___ EXERCISE MATERIALS ___

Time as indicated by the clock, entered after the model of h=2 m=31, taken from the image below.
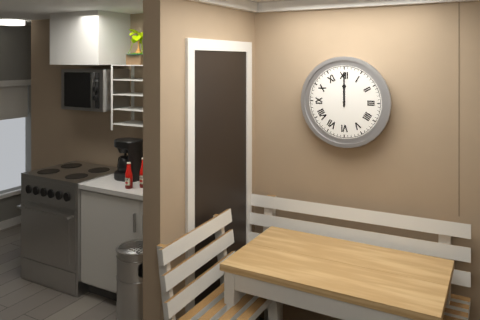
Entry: h=12 m=0
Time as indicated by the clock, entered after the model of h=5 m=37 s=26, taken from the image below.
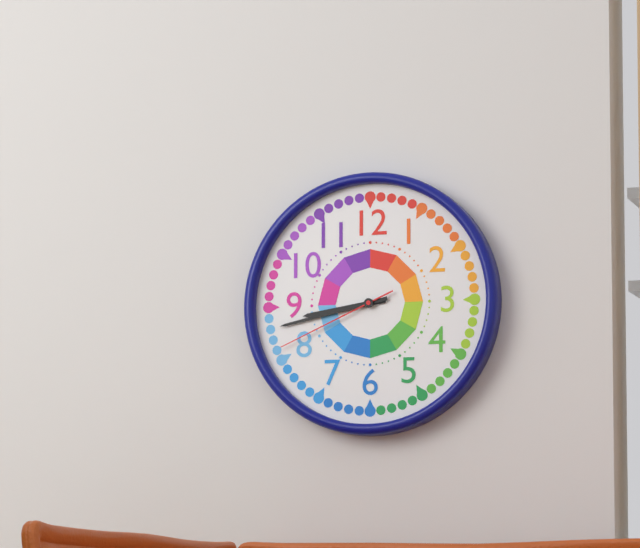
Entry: h=8 m=43 s=41
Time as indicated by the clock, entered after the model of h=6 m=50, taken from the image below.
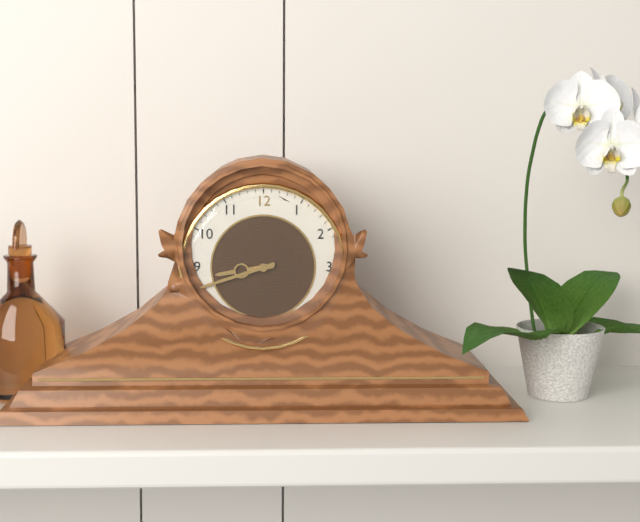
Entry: h=8 m=42
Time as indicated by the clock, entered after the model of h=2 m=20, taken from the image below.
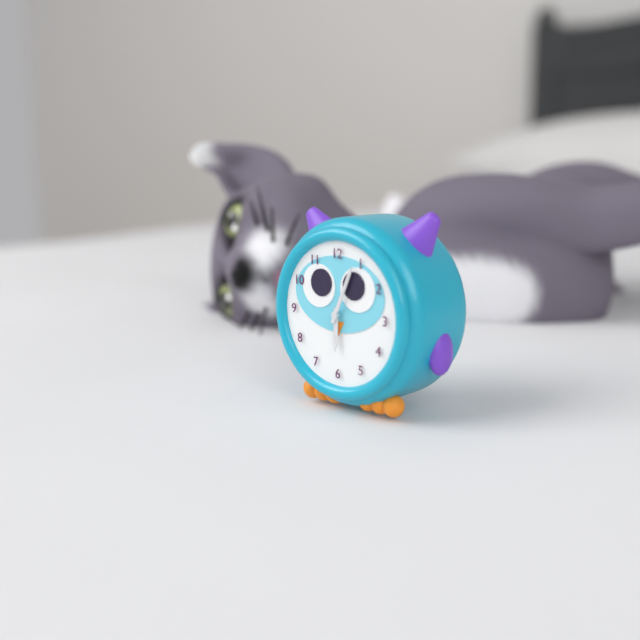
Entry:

___

SET EXERCISE:
Lay out each line of the rows above as a Markdown table with the columns No. and Line, numbering the lines in order. Skip blank lines and leave the pictures out.

FULL OUTPUT:
| No. | Line |
|---|---|
| 1 | Time as indicated by the clock, entered after the model of h=2 m=31, taken from the image below. |
| 2 | Entry: h=12 m=0 |
| 3 | Time as indicated by the clock, entered after the model of h=5 m=37 s=26, taken from the image below. |
| 4 | Entry: h=8 m=43 s=41 |
| 5 | Time as indicated by the clock, entered after the model of h=6 m=50, taken from the image below. |
| 6 | Entry: h=8 m=42 |
| 7 | Time as indicated by the clock, entered after the model of h=2 m=20, taken from the image below. |
| 8 | Entry: |